### Stored data ###

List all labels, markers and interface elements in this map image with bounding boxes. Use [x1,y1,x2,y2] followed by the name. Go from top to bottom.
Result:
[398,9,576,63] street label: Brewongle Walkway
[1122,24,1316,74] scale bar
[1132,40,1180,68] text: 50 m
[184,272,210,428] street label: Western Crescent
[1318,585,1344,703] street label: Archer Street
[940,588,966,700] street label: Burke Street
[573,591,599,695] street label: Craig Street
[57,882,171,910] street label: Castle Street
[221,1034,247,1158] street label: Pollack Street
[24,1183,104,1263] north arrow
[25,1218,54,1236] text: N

###

* Exercise directions
Reproduce the records in full, exactly as written.

* Task response
List all labels, markers and interface elements in this map image with bounding boxes. Use [x1,y1,x2,y2] followed by the name. Go from top to bottom.
Result:
[398,9,576,63] street label: Brewongle Walkway
[1122,24,1316,74] scale bar
[1132,40,1180,68] text: 50 m
[184,272,210,428] street label: Western Crescent
[1318,585,1344,703] street label: Archer Street
[940,588,966,700] street label: Burke Street
[573,591,599,695] street label: Craig Street
[57,882,171,910] street label: Castle Street
[221,1034,247,1158] street label: Pollack Street
[24,1183,104,1263] north arrow
[25,1218,54,1236] text: N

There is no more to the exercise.